Labirinto dell’immaginario è un reading poetico molto speciale con poesie di Reznikov, Malina e Beck; aveva debuttato a Napoli, Castel Sant’ Elmo, a luglio, in occasione della omonima mostra-omaggio a Julian Beck, ideata dalla Fondazione Morra

Inizia una raggiante Malina con una sua poesia tratta dalla recente raccolta Love and Politics, in cui la visione libertaria della vita genera una nuova classicità:

While off the isle of Cyprus in a boat,
I saw the heaf of Aphrodite afloat,
And told her I’m an Anarchist and do not vote.
She answered, “That’s all right”.
(…)
“Oh stay!” I cried. “There are so many things
we should discuss: the power of unnecessary kings,
The sexual oppression of which Sappho sings…”
But she sank out of sight.

Ancora ricordi in forma di poesia di Julian Beck tratti dal suo testamento poetico e postumo, La vita del teatro, letti alternativamente da Reznikov e Malina.
Malina interrompe le letture per spiegare il significato del “teatro politico” secondo il Living e l’eredità che ha raccolto dal maestro Erwin Piscator, “il cui pensiero ha toccato le sperimentazioni sulle forme artistiche contemporanee”. Malina amava molto le costruzioni scenografiche “tecnocratiche” di Piscator, ricche di strutture a più piani, di pareti di proiezione per diapositive o film: “Oggi forse avrebbe fatto spettacoli con ologrammi!”. Il vero lascito di Piscator secondo Malina è che “oggi il teatro si può fare ovunque”; grazie alla sua idea di “teatro totale”,

tutto quello che facciamo nella nostra vita quotidiana è davvero un momento di teatro, ma non nel senso che è finzione ma che è azione drammatica, rinnovato e consapevole modo di essere.


Ancora sull’impegno dell’attore, seguendo il pensiero di Piscator Malina ricorda:

Il lavoro del regista è effimero, il lavoro dell’attore è nella testa; quando un attore entra in scena qualcosa succede, c’è un senso elevato in questo comunicare a teatro con altre persone, è un modo più intenso di vivere, è come vivere un più alto senso di realtà.

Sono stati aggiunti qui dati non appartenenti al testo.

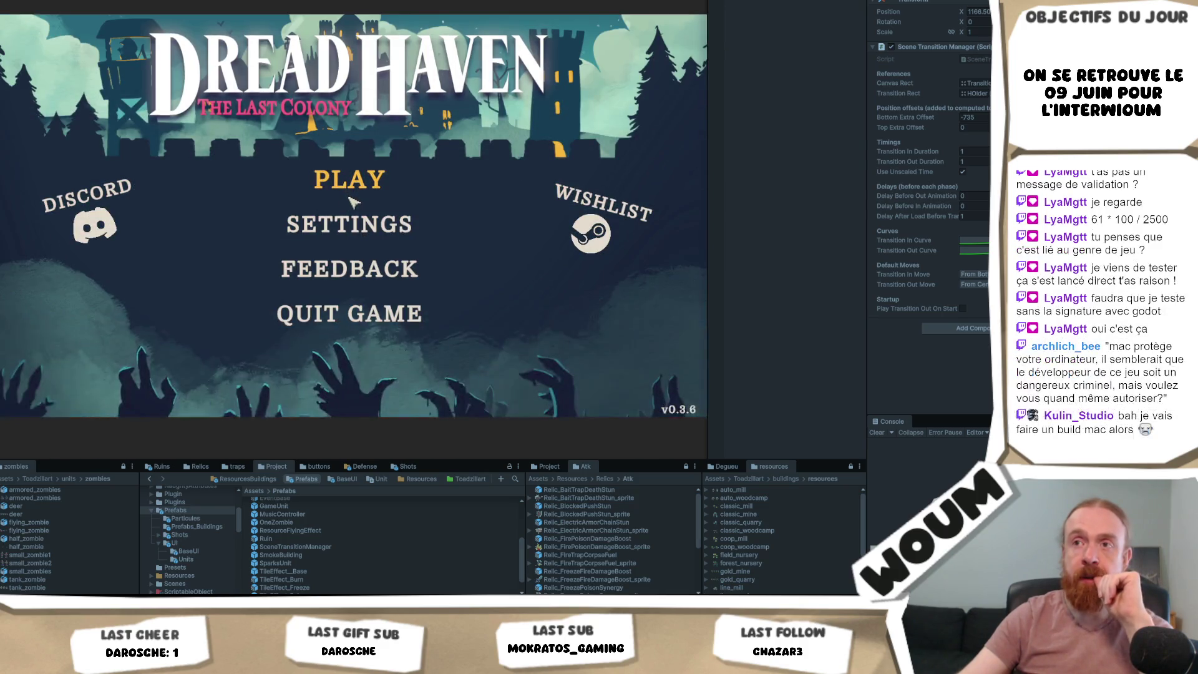
{"action": "key", "text": "ctrl+p"}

Dobbiamo avere qualcosa di importante da dire, qualcosa di bruciante per noi, non ci deve essere culto della personalità né egoismo.

C’è una frase di Piscator che Malina cita nel suo diario datato 1947-1957 e che mi piace ricordare: “Vorrei fare di ogni attore un pensatore e di ogni drammaturgo un combattente”.
E racconta la scoperta “della bella storia degli anarchici” da cui ha appreso “come è possibile organizzare tutta la nostra vita da un altro punto di vista che non sia quello del potere e del profitto” e che ha portato lei e Julian Beck a quella forma di “rivoluzione permanente” che è il loro teatro, “teatro migliorativo”, “teatro della consapevolezza sociale”. Pochi minuti per sintetizzare una vita e un’idea di teatro ancora “living” da 56 anni. Vengono in mente le migliaia di riflessioni sul pacifismo, sulla libertà, contro la guerra e tutte le forme di oppressione e prigionia che animano i diari suoi e di Beck, le “notes” agli spettacoli, alcuni dei quali mai pubblicati o mai tradotti in italiano, altri resi pubblici da piccole case editrici anarchiche.

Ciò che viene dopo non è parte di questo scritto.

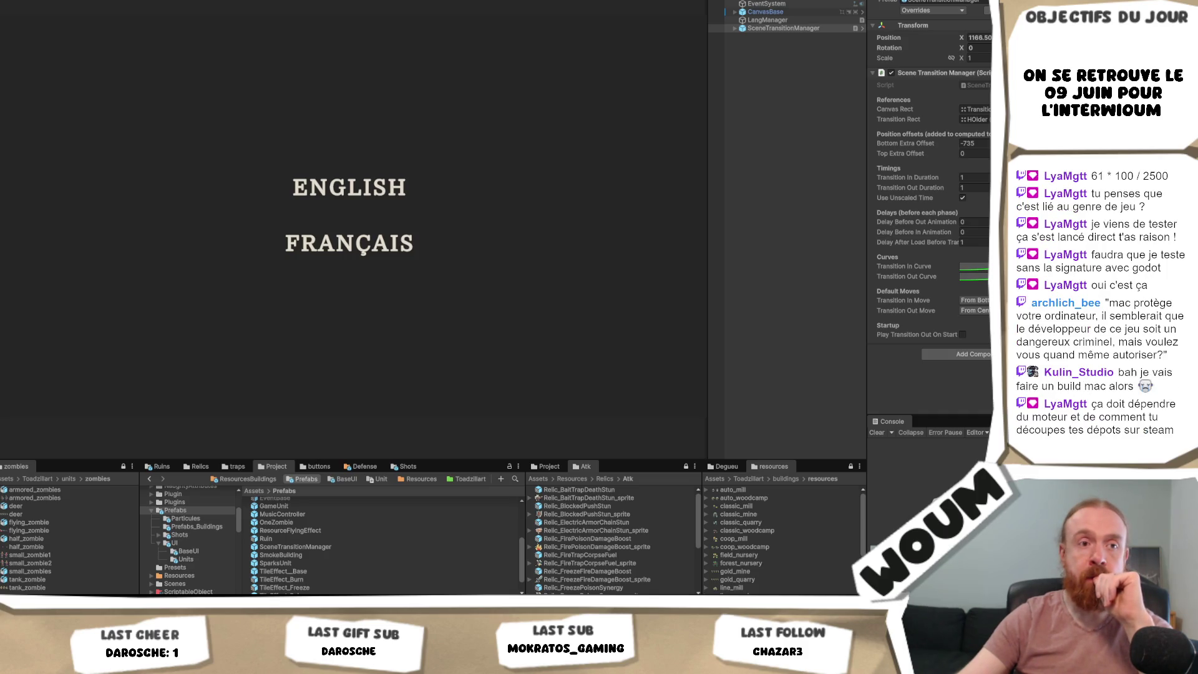
{"action": "left_click", "coordinate": [745, 120]}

Il diario 1947-1957 di Malina offre una testimonianza straordinaria sulle vicende personali e storiche, un interessante mescolarsi di letture interiori, riflessioni sugli eventi quotidiani, squarci degli avvenimenti dell’epoca. La ricerca del lavoro e la ricerca di uno spazio dove aprire un teatro, la scelta del repertorio, la nascita del figlio Garrick, la conoscenza di William Carlos Williams, Allen Ginsberg, Jackson Mac Low e ee cummings, l’uccisione di Gandhi il 31 gennaio 1948, il timore di un nuovo conflitto mondiale in pieno clima di guerra fredda, l’ondata anticomunista e le leggi restrittive di Joseph Mac Carthy sull’attività sindacale e sull’attività politica, la Bomba H fatta esplodere in un atollo del Pacifico che quasi convinse Beck a partire per l’Europa, il costante timore di arresti per il proprio credo politico, la guerra in Corea, l’arresto durante una manifestazione pacifista insieme con Doroty Day del sindacato dei lavoratori Catholic Workers, la descrizione delle condizioni delle detenute e del livello di solidarietà e di aggregazione.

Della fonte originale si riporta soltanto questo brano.